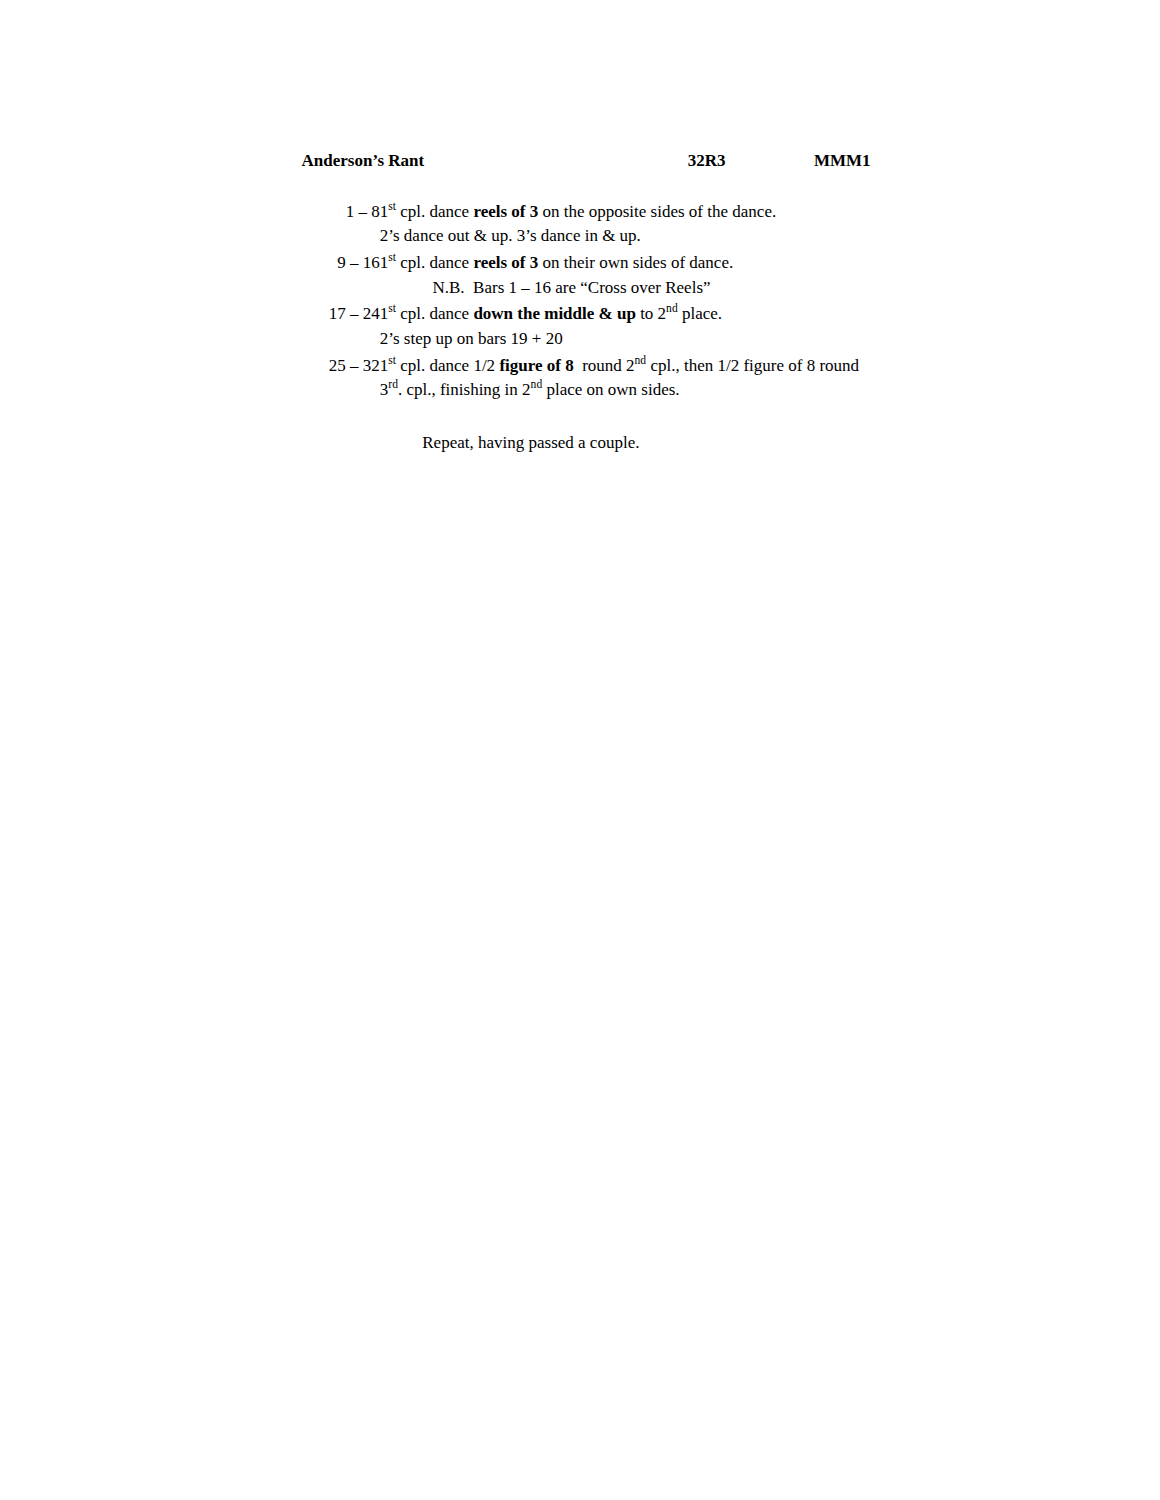Anderson’s Rant 32R3MMM1
| 1 – 8 | 1 st cpl. dance reels of 3 on the opposite sides of the dance. 2’s dance out & up. 3’s dance in & up. |
| 9 – 16 | 1 st cpl. dance reels of 3 on their own sides of dance. N.B. Bars 1 – 16 are “Cross over Reels” |
| 17 – 24 | 1 st cpl. dance down the middle & up to 2 nd place. 2’s step up on bars 19 + 20 |
| 25 – 32 | 1 st cpl. dance 1/2 figure of 8 round 2 nd cpl., then 1/2 figure of 8 round 3 rd . cpl., finishing in 2 nd place on own sides. |
Repeat, having passed a couple.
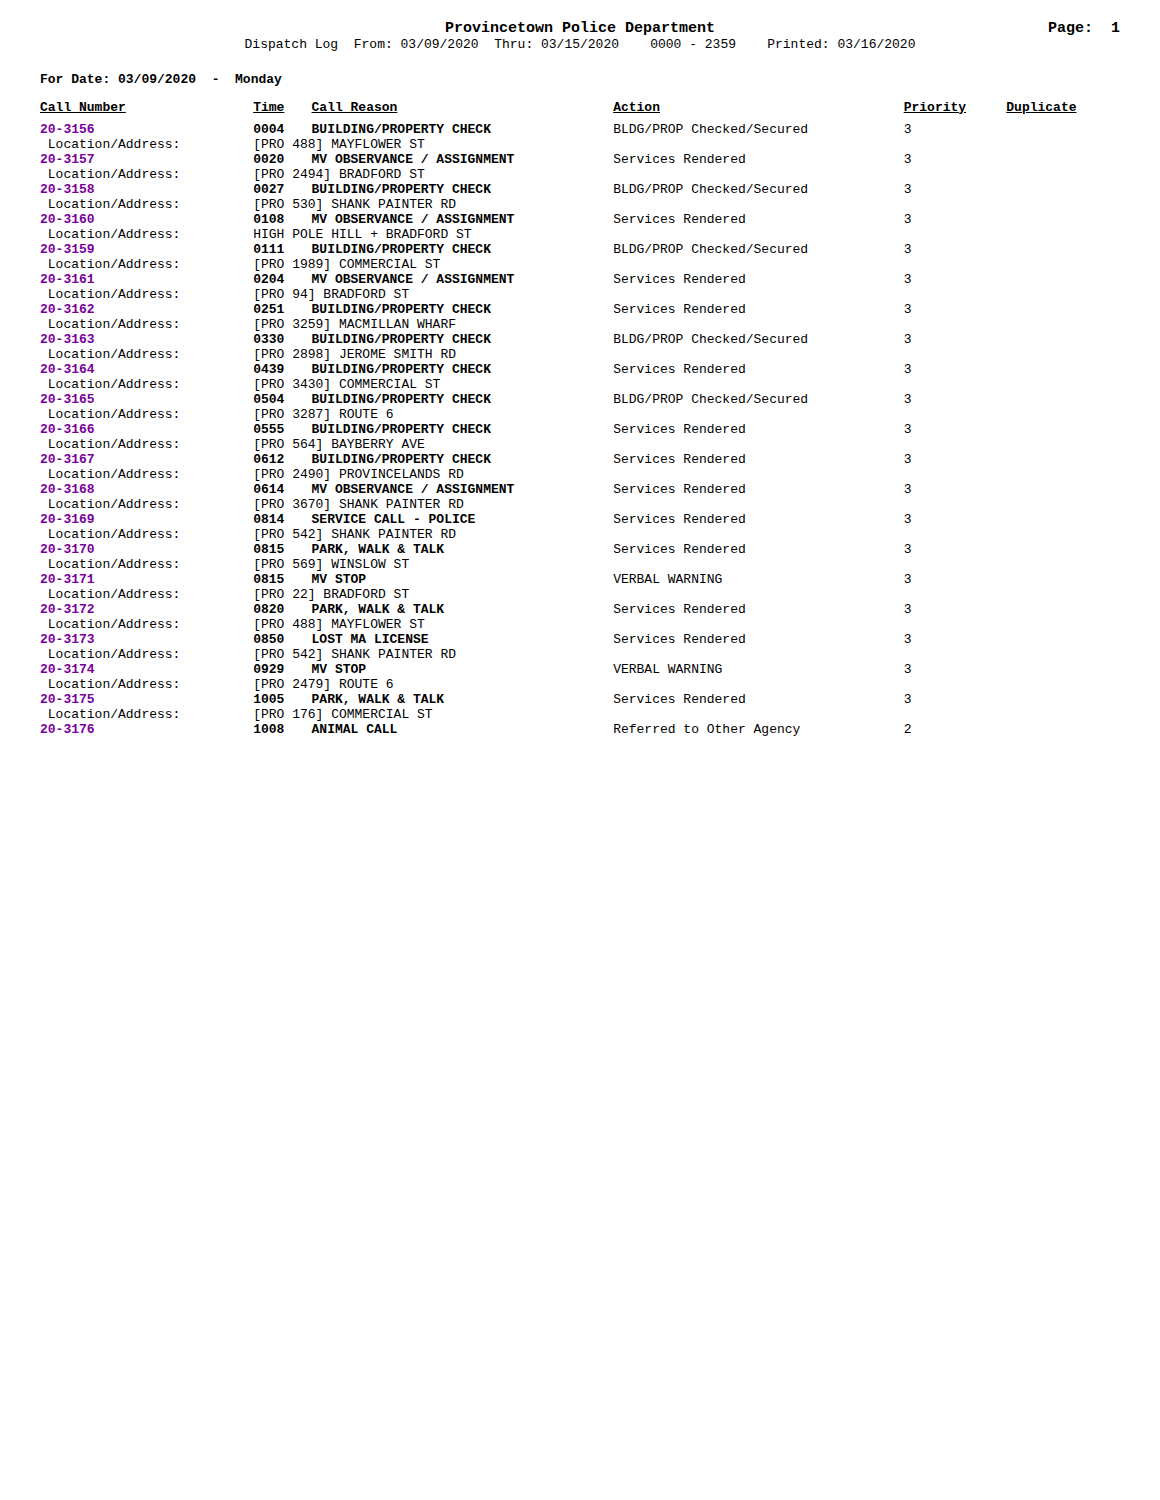Provincetown Police Department Page: 1
Dispatch Log From: 03/09/2020 Thru: 03/15/2020 0000 - 2359 Printed: 03/16/2020
For Date: 03/09/2020 - Monday
| Call Number | Time | Call Reason | Action | Priority | Duplicate |
| --- | --- | --- | --- | --- | --- |
| 20-3156 | 0004 | BUILDING/PROPERTY CHECK | BLDG/PROP Checked/Secured | 3 | |
| Location/Address: | [PRO 488] MAYFLOWER ST |
| 20-3157 | 0020 | MV OBSERVANCE / ASSIGNMENT | Services Rendered | 3 | |
| Location/Address: | [PRO 2494] BRADFORD ST |
| 20-3158 | 0027 | BUILDING/PROPERTY CHECK | BLDG/PROP Checked/Secured | 3 | |
| Location/Address: | [PRO 530] SHANK PAINTER RD |
| 20-3160 | 0108 | MV OBSERVANCE / ASSIGNMENT | Services Rendered | 3 | |
| Location/Address: | HIGH POLE HILL + BRADFORD ST |
| 20-3159 | 0111 | BUILDING/PROPERTY CHECK | BLDG/PROP Checked/Secured | 3 | |
| Location/Address: | [PRO 1989] COMMERCIAL ST |
| 20-3161 | 0204 | MV OBSERVANCE / ASSIGNMENT | Services Rendered | 3 | |
| Location/Address: | [PRO 94] BRADFORD ST |
| 20-3162 | 0251 | BUILDING/PROPERTY CHECK | Services Rendered | 3 | |
| Location/Address: | [PRO 3259] MACMILLAN WHARF |
| 20-3163 | 0330 | BUILDING/PROPERTY CHECK | BLDG/PROP Checked/Secured | 3 | |
| Location/Address: | [PRO 2898] JEROME SMITH RD |
| 20-3164 | 0439 | BUILDING/PROPERTY CHECK | Services Rendered | 3 | |
| Location/Address: | [PRO 3430] COMMERCIAL ST |
| 20-3165 | 0504 | BUILDING/PROPERTY CHECK | BLDG/PROP Checked/Secured | 3 | |
| Location/Address: | [PRO 3287] ROUTE 6 |
| 20-3166 | 0555 | BUILDING/PROPERTY CHECK | Services Rendered | 3 | |
| Location/Address: | [PRO 564] BAYBERRY AVE |
| 20-3167 | 0612 | BUILDING/PROPERTY CHECK | Services Rendered | 3 | |
| Location/Address: | [PRO 2490] PROVINCELANDS RD |
| 20-3168 | 0614 | MV OBSERVANCE / ASSIGNMENT | Services Rendered | 3 | |
| Location/Address: | [PRO 3670] SHANK PAINTER RD |
| 20-3169 | 0814 | SERVICE CALL - POLICE | Services Rendered | 3 | |
| Location/Address: | [PRO 542] SHANK PAINTER RD |
| 20-3170 | 0815 | PARK, WALK & TALK | Services Rendered | 3 | |
| Location/Address: | [PRO 569] WINSLOW ST |
| 20-3171 | 0815 | MV STOP | VERBAL WARNING | 3 | |
| Location/Address: | [PRO 22] BRADFORD ST |
| 20-3172 | 0820 | PARK, WALK & TALK | Services Rendered | 3 | |
| Location/Address: | [PRO 488] MAYFLOWER ST |
| 20-3173 | 0850 | LOST MA LICENSE | Services Rendered | 3 | |
| Location/Address: | [PRO 542] SHANK PAINTER RD |
| 20-3174 | 0929 | MV STOP | VERBAL WARNING | 3 | |
| Location/Address: | [PRO 2479] ROUTE 6 |
| 20-3175 | 1005 | PARK, WALK & TALK | Services Rendered | 3 | |
| Location/Address: | [PRO 176] COMMERCIAL ST |
| 20-3176 | 1008 | ANIMAL CALL | Referred to Other Agency | 2 | |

=====

» YOUR TASK: Return the whole of the material above exactly, with no picture carried over.

» EXERCISE OUTPUT:
Anderson’s Rant 32R3MMM1
| 1 – 8 | 1 st cpl. dance reels of 3 on the opposite sides of the dance. 2’s dance out & up. 3’s dance in & up. |
| 9 – 16 | 1 st cpl. dance reels of 3 on their own sides of dance. N.B. Bars 1 – 16 are “Cross over Reels” |
| 17 – 24 | 1 st cpl. dance down the middle & up to 2 nd place. 2’s step up on bars 19 + 20 |
| 25 – 32 | 1 st cpl. dance 1/2 figure of 8 round 2 nd cpl., then 1/2 figure of 8 round 3 rd . cpl., finishing in 2 nd place on own sides. |
Repeat, having passed a couple.
Provincetown Police Department Page: 1
Dispatch Log From: 03/09/2020 Thru: 03/15/2020 0000 - 2359 Printed: 03/16/2020
For Date: 03/09/2020 - Monday
| Call Number | Time | Call Reason | Action | Priority | Duplicate |
| --- | --- | --- | --- | --- | --- |
| 20-3156 | 0004 | BUILDING/PROPERTY CHECK | BLDG/PROP Checked/Secured | 3 | |
| Location/Address: | [PRO 488] MAYFLOWER ST |
| 20-3157 | 0020 | MV OBSERVANCE / ASSIGNMENT | Services Rendered | 3 | |
| Location/Address: | [PRO 2494] BRADFORD ST |
| 20-3158 | 0027 | BUILDING/PROPERTY CHECK | BLDG/PROP Checked/Secured | 3 | |
| Location/Address: | [PRO 530] SHANK PAINTER RD |
| 20-3160 | 0108 | MV OBSERVANCE / ASSIGNMENT | Services Rendered | 3 | |
| Location/Address: | HIGH POLE HILL + BRADFORD ST |
| 20-3159 | 0111 | BUILDING/PROPERTY CHECK | BLDG/PROP Checked/Secured | 3 | |
| Location/Address: | [PRO 1989] COMMERCIAL ST |
| 20-3161 | 0204 | MV OBSERVANCE / ASSIGNMENT | Services Rendered | 3 | |
| Location/Address: | [PRO 94] BRADFORD ST |
| 20-3162 | 0251 | BUILDING/PROPERTY CHECK | Services Rendered | 3 | |
| Location/Address: | [PRO 3259] MACMILLAN WHARF |
| 20-3163 | 0330 | BUILDING/PROPERTY CHECK | BLDG/PROP Checked/Secured | 3 | |
| Location/Address: | [PRO 2898] JEROME SMITH RD |
| 20-3164 | 0439 | BUILDING/PROPERTY CHECK | Services Rendered | 3 | |
| Location/Address: | [PRO 3430] COMMERCIAL ST |
| 20-3165 | 0504 | BUILDING/PROPERTY CHECK | BLDG/PROP Checked/Secured | 3 | |
| Location/Address: | [PRO 3287] ROUTE 6 |
| 20-3166 | 0555 | BUILDING/PROPERTY CHECK | Services Rendered | 3 | |
| Location/Address: | [PRO 564] BAYBERRY AVE |
| 20-3167 | 0612 | BUILDING/PROPERTY CHECK | Services Rendered | 3 | |
| Location/Address: | [PRO 2490] PROVINCELANDS RD |
| 20-3168 | 0614 | MV OBSERVANCE / ASSIGNMENT | Services Rendered | 3 | |
| Location/Address: | [PRO 3670] SHANK PAINTER RD |
| 20-3169 | 0814 | SERVICE CALL - POLICE | Services Rendered | 3 | |
| Location/Address: | [PRO 542] SHANK PAINTER RD |
| 20-3170 | 0815 | PARK, WALK & TALK | Services Rendered | 3 | |
| Location/Address: | [PRO 569] WINSLOW ST |
| 20-3171 | 0815 | MV STOP | VERBAL WARNING | 3 | |
| Location/Address: | [PRO 22] BRADFORD ST |
| 20-3172 | 0820 | PARK, WALK & TALK | Services Rendered | 3 | |
| Location/Address: | [PRO 488] MAYFLOWER ST |
| 20-3173 | 0850 | LOST MA LICENSE | Services Rendered | 3 | |
| Location/Address: | [PRO 542] SHANK PAINTER RD |
| 20-3174 | 0929 | MV STOP | VERBAL WARNING | 3 | |
| Location/Address: | [PRO 2479] ROUTE 6 |
| 20-3175 | 1005 | PARK, WALK & TALK | Services Rendered | 3 | |
| Location/Address: | [PRO 176] COMMERCIAL ST |
| 20-3176 | 1008 | ANIMAL CALL | Referred to Other Agency | 2 | |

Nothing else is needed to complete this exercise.